A Russian plane coming from the Kola Peninsula flew near the HMS Queen Elizabeth, the United Kingdom’s Carrier Strike Group reported on Twitter (X) on Friday.

The British F-35B took off from the deck of the aircraft carrier and flew to escort a Russian Il-38 maritime patrol aircraft jointly with the Norwegian F-35A and follow the Russian Naval Aviation aircraft out of the security zone of the group of ships.

British F-35s intercept
The aircraft carrier HMS Queen Elizabeth and the Norwegian frigate Otto Sverdrup set sail off northern Norway.

The British carrier group has exercised for the past two weeks with Norway and several other NATO countries off the coast of northern Norway, including Germany, Belgium, France, the United States, plus the two newcomers Finland and (soon) Sweden.

 The exercise considered the largest by the RAF, has involved more than 50 aircraft from Canada, the United States, Italy, Norway, Australia and the United Kingdom working together to support a fictional country in conflict to recover sovereign territory. In particular, the F-35s were assigned SEAD (suppression of enemy air defenses) missions.

The Norwegian frigate Otto Sverdrup has led the carrier group while operating in Norwegian waters.
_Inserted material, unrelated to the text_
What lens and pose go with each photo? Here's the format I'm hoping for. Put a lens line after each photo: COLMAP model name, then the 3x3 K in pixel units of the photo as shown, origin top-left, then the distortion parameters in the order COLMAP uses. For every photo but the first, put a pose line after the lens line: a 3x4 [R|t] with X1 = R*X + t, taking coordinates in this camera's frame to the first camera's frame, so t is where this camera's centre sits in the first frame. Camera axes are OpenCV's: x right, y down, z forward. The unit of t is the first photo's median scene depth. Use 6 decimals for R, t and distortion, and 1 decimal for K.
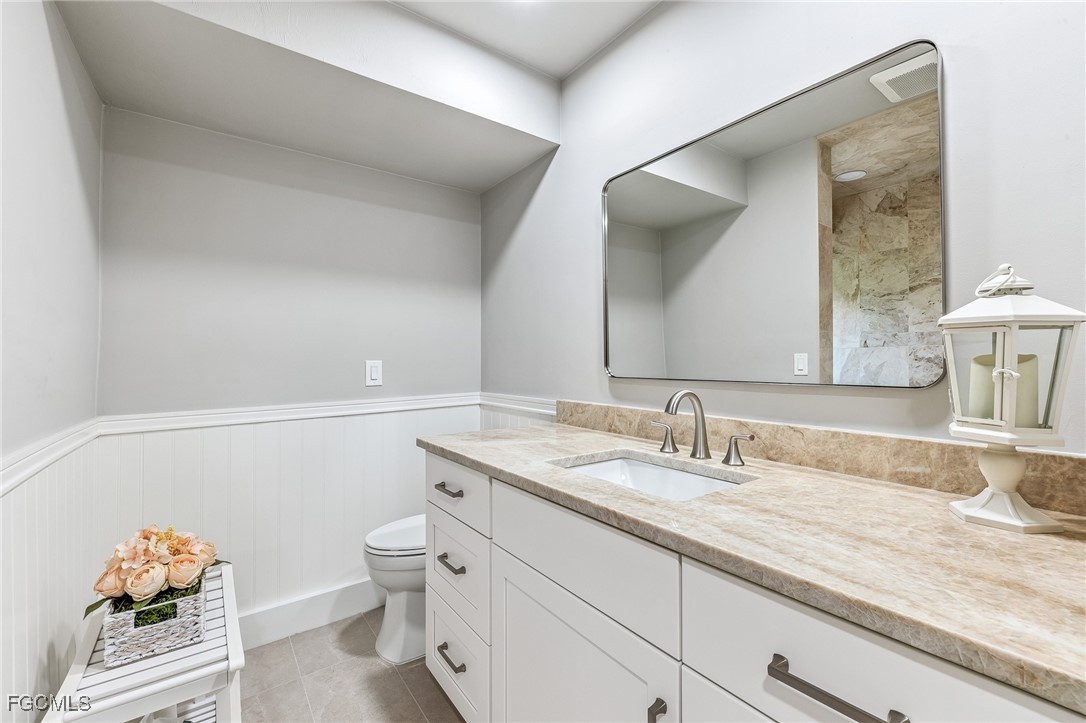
lens RADIAL K [[455.0, 0, 541.4], [0, 455.0, 361.5], [0, 0, 1]] dist [-0.001722, -0.000098]
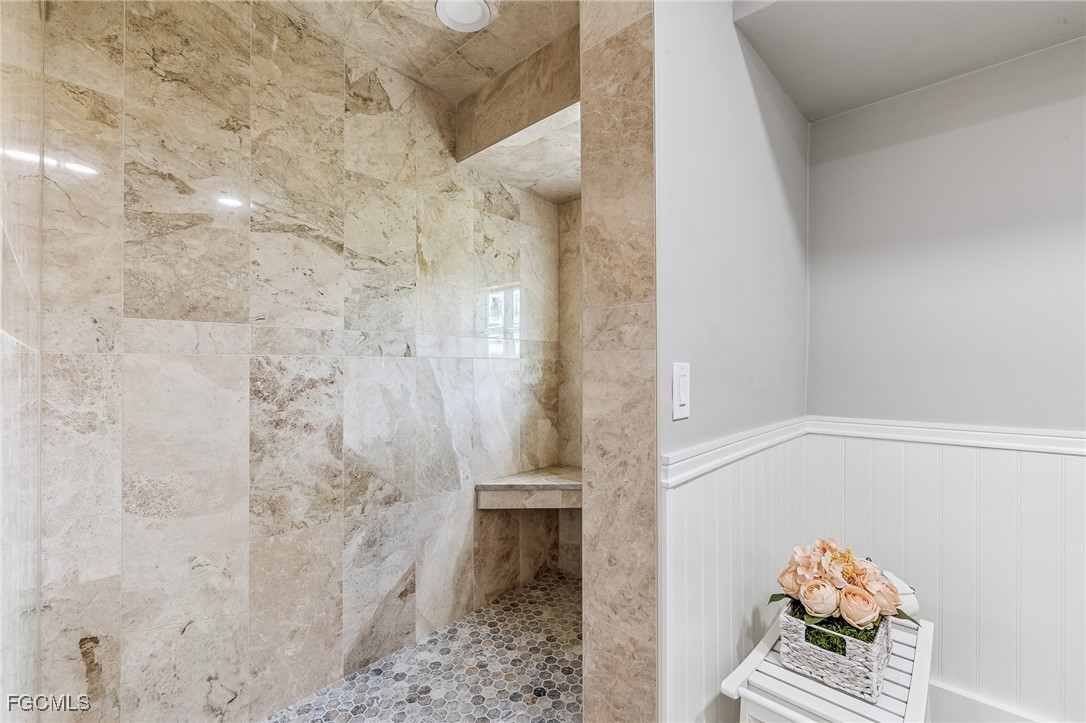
lens RADIAL K [[455.0, 0, 539.0], [0, 455.0, 362.2], [0, 0, 1]] dist [-0.001722, -0.000098]
pose [[0.190690, -0.000830, -0.981650, -0.054309], [-0.002287, 0.999997, -0.001290, -0.002002], [0.981648, 0.002491, 0.190688, 0.247033]]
HMSQE left Portsmouth on 8 September and is currently operating in the Arctic region.

For security reasons, neither the Norwegians nor the British Navy are willing to reveal positions, but on Thursday, HMS Queen Elizabeth posted photos on Twitter (X) showing crew members performing the so-called Blue Nose Ceremony, an adventure that sailors organize when crossing the Arctic Circle.
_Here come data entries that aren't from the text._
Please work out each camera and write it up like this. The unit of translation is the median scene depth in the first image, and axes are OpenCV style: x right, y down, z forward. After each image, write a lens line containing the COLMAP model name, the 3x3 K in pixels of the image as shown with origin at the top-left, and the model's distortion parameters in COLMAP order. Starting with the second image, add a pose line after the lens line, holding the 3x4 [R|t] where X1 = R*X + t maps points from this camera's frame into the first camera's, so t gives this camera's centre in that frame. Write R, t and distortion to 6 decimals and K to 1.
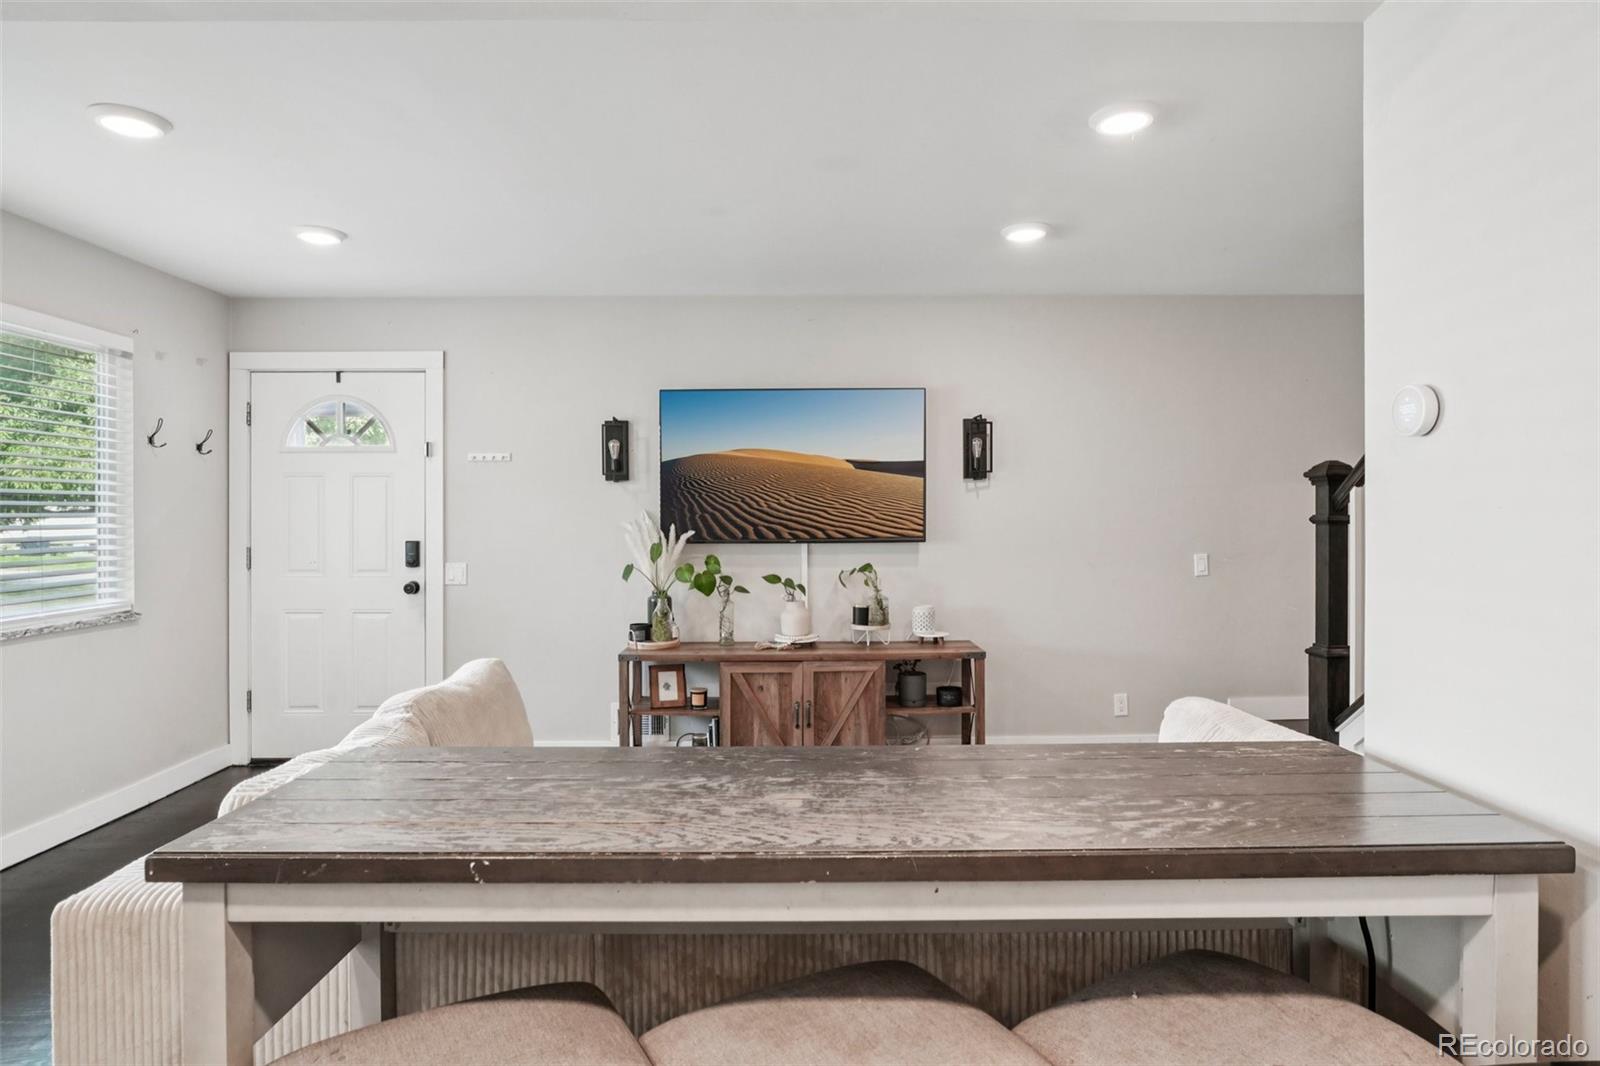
lens RADIAL K [[880.9, 0, 802.1], [0, 880.9, 517.8], [0, 0, 1]] dist [-0.020052, 0.000840]
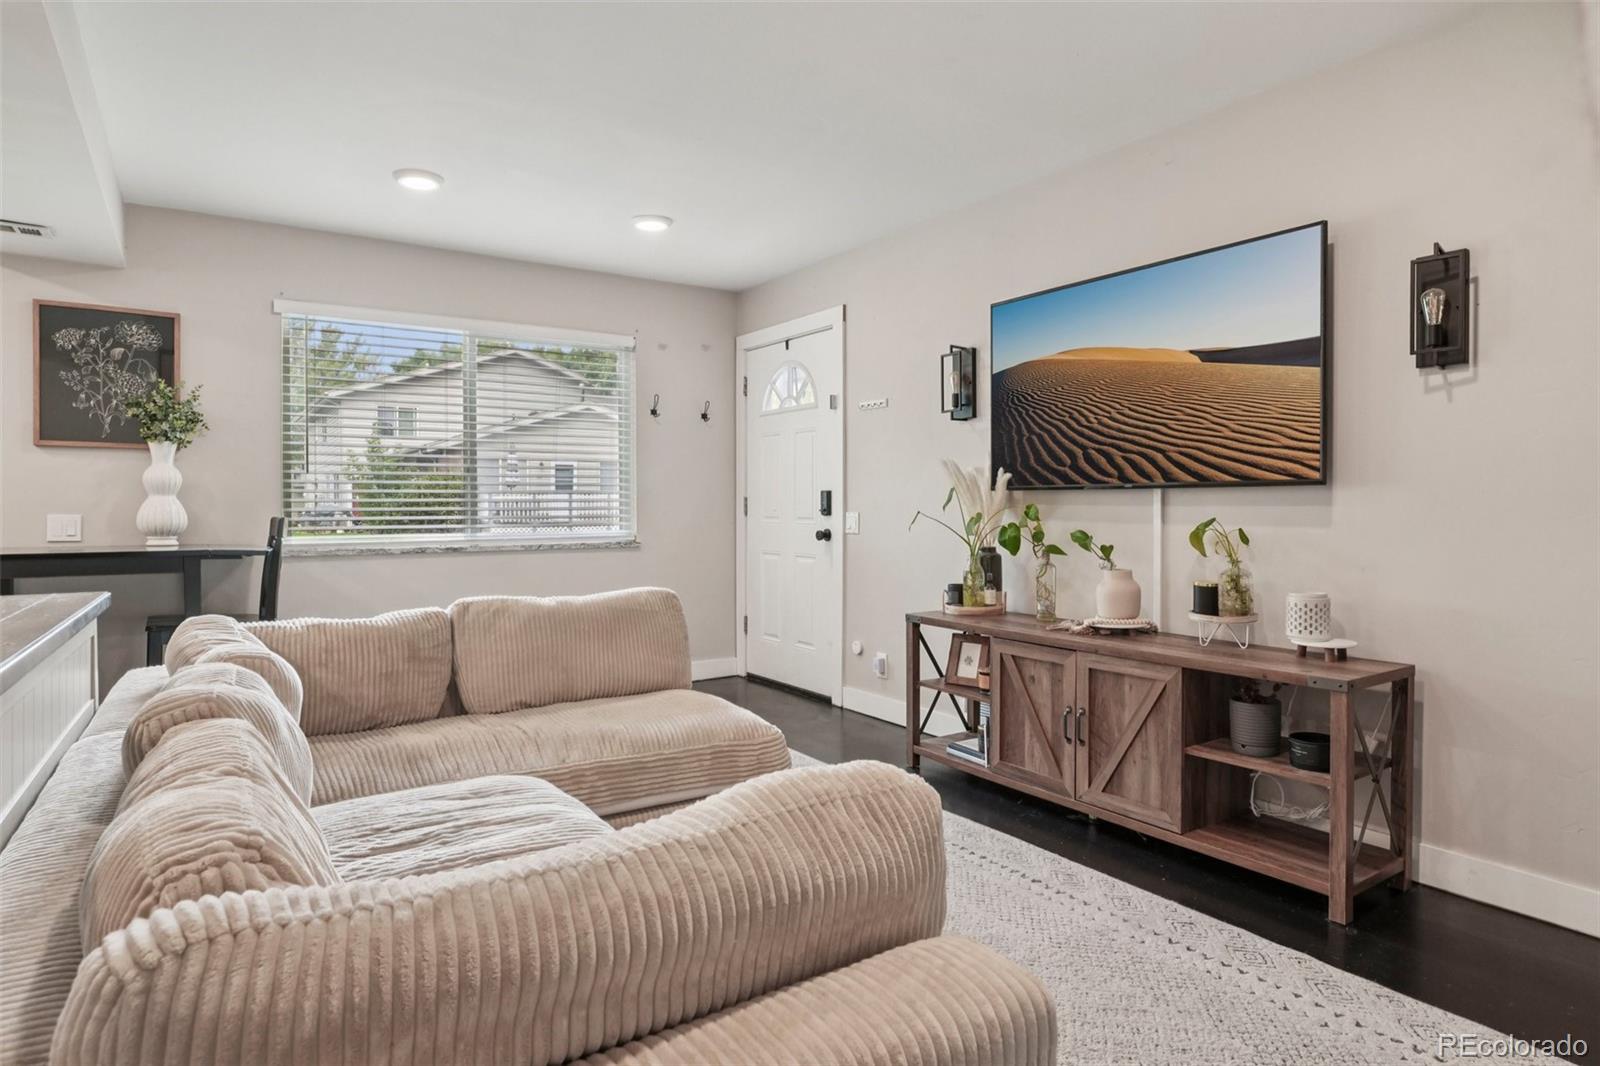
lens RADIAL K [[899.0, 0, 780.9], [0, 899.0, 528.8], [0, 0, 1]] dist [-0.003853, 0.000026]
pose [[0.535450, 0.027737, -0.844111, 0.457328], [-0.000836, 0.999477, 0.032311, 0.038501], [0.844566, -0.016595, 0.535194, 0.386622]]
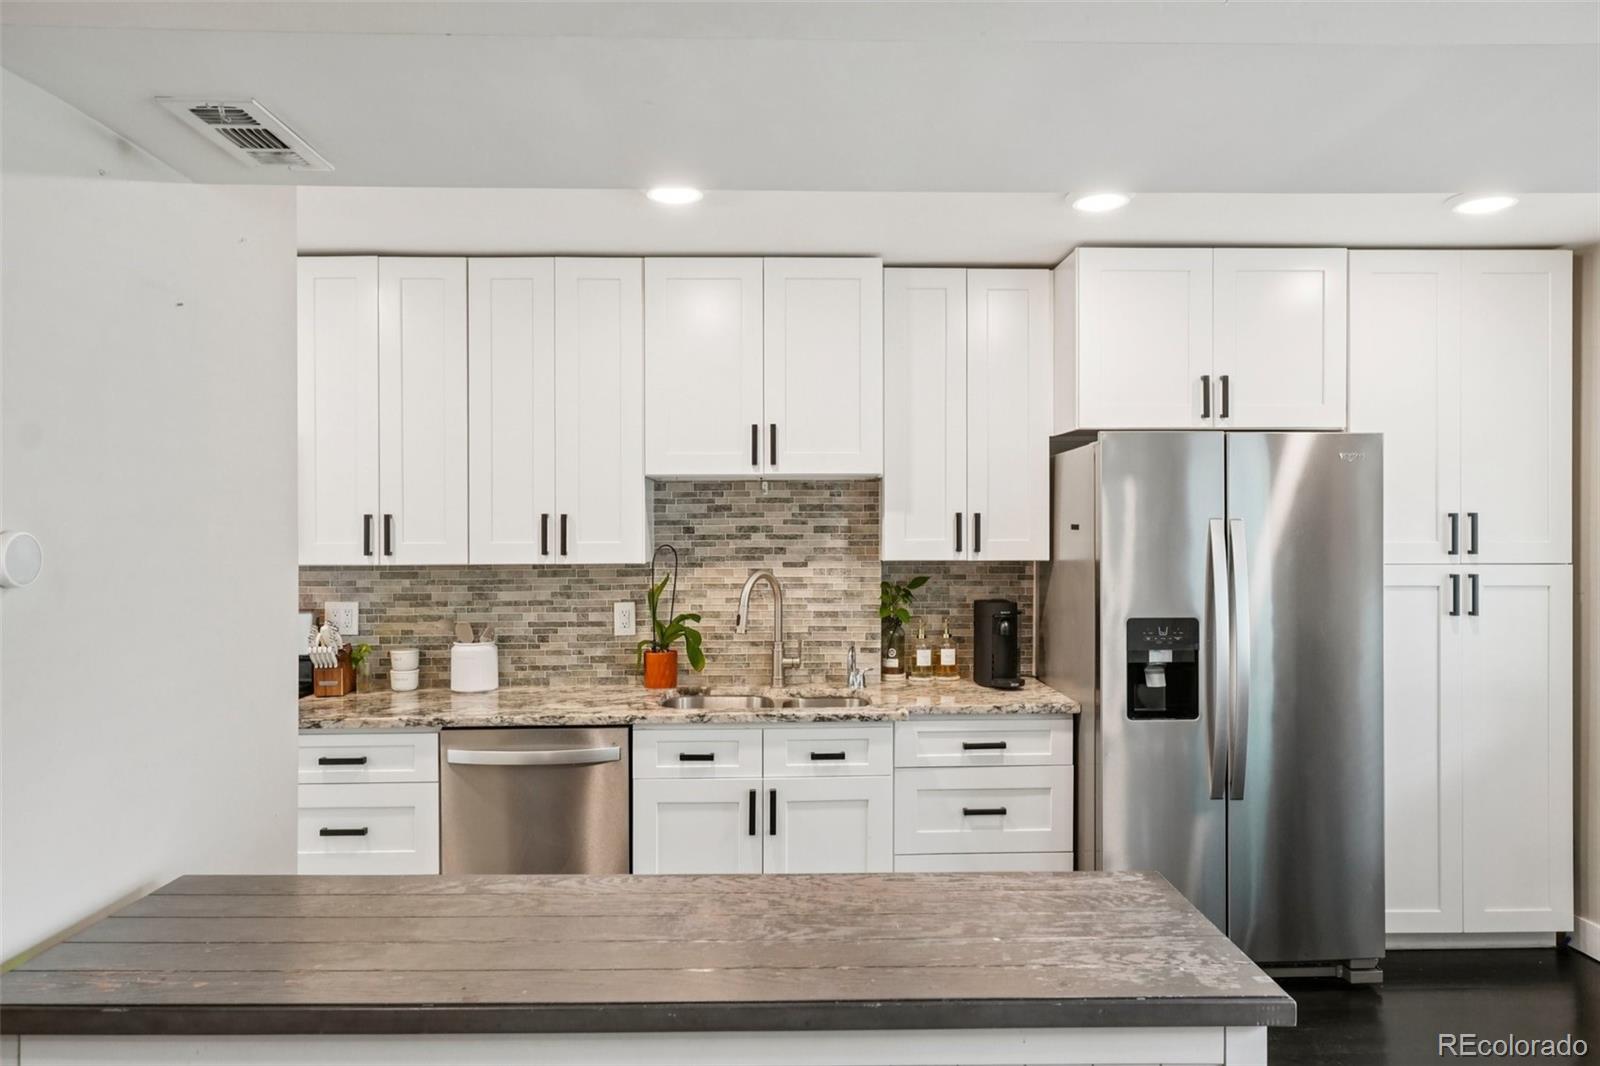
lens RADIAL K [[1009.7, 0, 796.0], [0, 1009.7, 535.4], [0, 0, 1]] dist [-0.022163, 0.070508]
pose [[-0.999961, 0.008456, 0.002429, -0.036923], [0.008455, 0.999964, -0.000450, -0.043637], [-0.002433, -0.000429, -0.999997, 0.634059]]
Other photos were released on October 4, showing the steep slopes of the mountains along the coast of northern Norway.

The 280-meter-long Queen Elizabeth aircraft carrier carries helicopters and a fleet of F-35B fighters. She has a crew of approximately 700 people, increasing to 1,600 when all plans are boarded.

Further north, in the Barents Sea, Russia has issued NOTAM military notices for expanded airspace in the maritime border areas with Norway from Saturday, October 7 to the 12th.